A recent study near 22 industrial centers of India discovered that the groundwater in the surrounding areas was no longer fit to be used as drinking or household water. According to the Worldwatch institute most of the approximately two billion people who are now drinking groundwater, could soon face serious problems related to the pollution of the groundwater.

The most important solution to these problems could be the revitalizing and further development of the various ancient rainwater harvesting and storing systems. Even in the world's driest areas proper water harvesting and storing methods can provide an adequate drinking, household and irrigation water supply for the people. Even as little as 100 millimeters of rain provides a thousand cubic metres or one million litres for each hectare of land. In India there are at least 500 000 large tanks that were built, long time ago, in order to store rainwater. The state of Tamil Nadu, for example, has 30 000 such water tanks called eris. They form, altogether, a huge water collecting structure consisting of hundreds of thousands of brick-made dams and of 50 000 kilometres of other structures.

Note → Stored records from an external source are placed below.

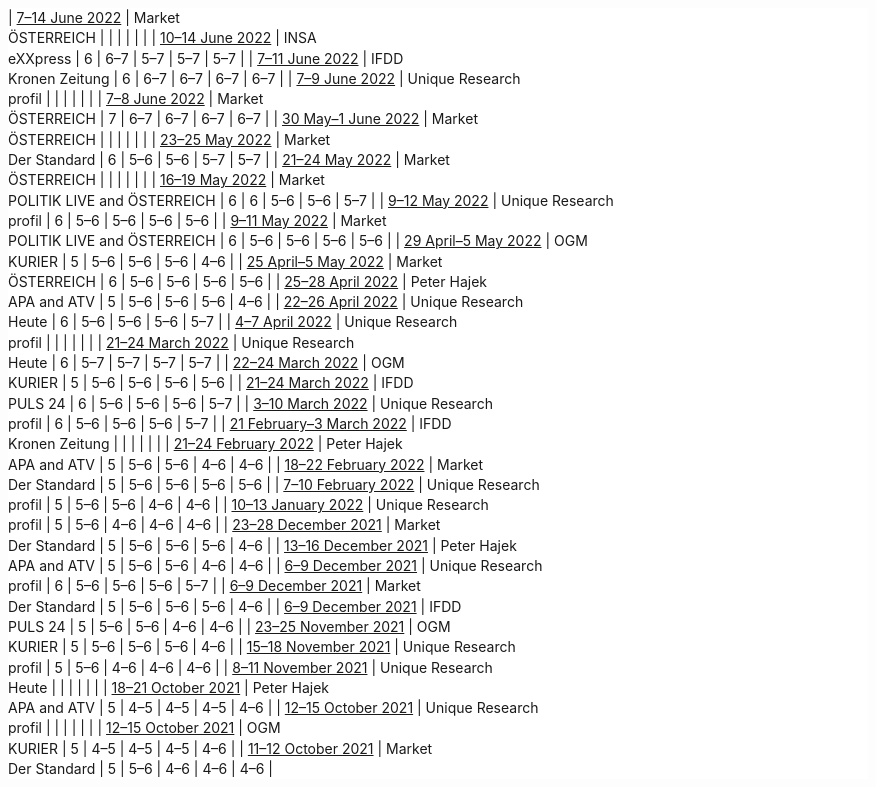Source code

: | [7–14 June 2022](2022-06-14-Market.html) | Market <br> ÖSTERREICH |  |  |  |  |  |
| [10–14 June 2022](2022-06-14-INSA.html) | INSA <br> eXXpress | 6 | 6–7 | 5–7 | 5–7 | 5–7 |
| [7–11 June 2022](2022-06-11-IFDD.html) | IFDD <br> Kronen Zeitung | 6 | 6–7 | 6–7 | 6–7 | 6–7 |
| [7–9 June 2022](2022-06-09-UniqueResearch.html) | Unique Research <br> profil |  |  |  |  |  |
| [7–8 June 2022](2022-06-08-Market.html) | Market <br> ÖSTERREICH | 7 | 6–7 | 6–7 | 6–7 | 6–7 |
| [30 May–1 June 2022](2022-06-01-Market.html) | Market <br> ÖSTERREICH |  |  |  |  |  |
| [23–25 May 2022](2022-05-25-Market.html) | Market <br> Der Standard | 6 | 5–6 | 5–6 | 5–7 | 5–7 |
| [21–24 May 2022](2022-05-24-Market.html) | Market <br> ÖSTERREICH |  |  |  |  |  |
| [16–19 May 2022](2022-05-19-Market.html) | Market <br> POLITIK LIVE and ÖSTERREICH | 6 | 6 | 5–6 | 5–6 | 5–7 |
| [9–12 May 2022](2022-05-12-UniqueResearch.html) | Unique Research <br> profil | 6 | 5–6 | 5–6 | 5–6 | 5–6 |
| [9–11 May 2022](2022-05-11-Market.html) | Market <br> POLITIK LIVE and ÖSTERREICH | 6 | 5–6 | 5–6 | 5–6 | 5–6 |
| [29 April–5 May 2022](2022-05-05-OGM.html) | OGM <br> KURIER | 5 | 5–6 | 5–6 | 5–6 | 4–6 |
| [25 April–5 May 2022](2022-05-05-Market.html) | Market <br> ÖSTERREICH | 6 | 5–6 | 5–6 | 5–6 | 5–6 |
| [25–28 April 2022](2022-04-28-PeterHajek.html) | Peter Hajek <br> APA and ATV | 5 | 5–6 | 5–6 | 5–6 | 4–6 |
| [22–26 April 2022](2022-04-26-UniqueResearch.html) | Unique Research <br> Heute | 6 | 5–6 | 5–6 | 5–6 | 5–7 |
| [4–7 April 2022](2022-04-07-UniqueResearch.html) | Unique Research <br> profil |  |  |  |  |  |
| [21–24 March 2022](2022-03-24-UniqueResearch.html) | Unique Research <br> Heute | 6 | 5–7 | 5–7 | 5–7 | 5–7 |
| [22–24 March 2022](2022-03-24-OGM.html) | OGM <br> KURIER | 5 | 5–6 | 5–6 | 5–6 | 5–6 |
| [21–24 March 2022](2022-03-24-IFDD.html) | IFDD <br> PULS 24 | 6 | 5–6 | 5–6 | 5–6 | 5–7 |
| [3–10 March 2022](2022-03-10-UniqueResearch.html) | Unique Research <br> profil | 6 | 5–6 | 5–6 | 5–6 | 5–7 |
| [21 February–3 March 2022](2022-03-03-IFDD.html) | IFDD <br> Kronen Zeitung |  |  |  |  |  |
| [21–24 February 2022](2022-02-24-PeterHajek.html) | Peter Hajek <br> APA and ATV | 5 | 5–6 | 5–6 | 4–6 | 4–6 |
| [18–22 February 2022](2022-02-22-Market.html) | Market <br> Der Standard | 5 | 5–6 | 5–6 | 5–6 | 5–6 |
| [7–10 February 2022](2022-02-10-UniqueResearch.html) | Unique Research <br> profil | 5 | 5–6 | 5–6 | 4–6 | 4–6 |
| [10–13 January 2022](2022-01-13-UniqueResearch.html) | Unique Research <br> profil | 5 | 5–6 | 4–6 | 4–6 | 4–6 |
| [23–28 December 2021](2021-12-28-Market.html) | Market <br> Der Standard | 5 | 5–6 | 5–6 | 5–6 | 4–6 |
| [13–16 December 2021](2021-12-16-PeterHajek.html) | Peter Hajek <br> APA and ATV | 5 | 5–6 | 5–6 | 4–6 | 4–6 |
| [6–9 December 2021](2021-12-09-UniqueResearch.html) | Unique Research <br> profil | 6 | 5–6 | 5–6 | 5–6 | 5–7 |
| [6–9 December 2021](2021-12-09-Market.html) | Market <br> Der Standard | 5 | 5–6 | 5–6 | 5–6 | 4–6 |
| [6–9 December 2021](2021-12-09-IFDD.html) | IFDD <br> PULS 24 | 5 | 5–6 | 5–6 | 4–6 | 4–6 |
| [23–25 November 2021](2021-11-25-OGM.html) | OGM <br> KURIER | 5 | 5–6 | 5–6 | 5–6 | 4–6 |
| [15–18 November 2021](2021-11-18-UniqueResearch.html) | Unique Research <br> profil | 5 | 5–6 | 4–6 | 4–6 | 4–6 |
| [8–11 November 2021](2021-11-11-UniqueResearch.html) | Unique Research <br> Heute |  |  |  |  |  |
| [18–21 October 2021](2021-10-21-PeterHajek.html) | Peter Hajek <br> APA and ATV | 5 | 4–5 | 4–5 | 4–5 | 4–6 |
| [12–15 October 2021](2021-10-15-UniqueResearch.html) | Unique Research <br> profil |  |  |  |  |  |
| [12–15 October 2021](2021-10-15-OGM.html) | OGM <br> KURIER | 5 | 4–5 | 4–5 | 4–5 | 4–6 |
| [11–12 October 2021](2021-10-12-Market.html) | Market <br> Der Standard | 5 | 5–6 | 4–6 | 4–6 | 4–6 |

In many parts of India, in Pakistan, China, Afghanistan and Iran, in the Middle East and in North Africa people used to construct horizontal wells that collected water from the deep soil layers and transported it to the nearby population centers. In Afghanistan, Pakistan and in the Xinkiang province of China these horizontal wells are known with the name karez. On India's western coast they are surangams, in Marocco they are called foggaras. In Iran they are qanats. Iran has, alltogether about 40 000 qanats, the combined length of which is about 270 000 kilometres. The longest qanats are 40 or 50 kilometres in length.

Such horizontal wells have their darker side. Their construction has originally required huge amounts of labour. It is very likely that many of them have been constructed by slave labour, and that many people have died in the process. However, in our own day we could build similar horizontal wells in ways that would not endanger the lives of our construction workers.

It would probably be a good idea to revitalize the technology, because it is still working astonishingly well. Many horizontal wells have kept on producing good-quality drinking water for thousands of years. Xinkiang's one thousand karez structures are still providing the province with one third of its water. In Iran three quarters of water supply was based on qanats until the 1950's, and the system started to deteriorate only after that due to the exaggerated westernization drive of the Shah Reza Pahlavi.

In many countries people have also constructed sub-surface dams, ditches filled with stones and various types of earthen walls that increase the formation of groundwater. Tarun Bharat Singh, an organization working in the drylands of Rajasthan, in India, has been able to bring whole rivers back to life with the help of such traditional technologies. The thousands of village parliaments organized by Tarun Bharat Singh have been an important model experimenting with ecological democracy at the local level.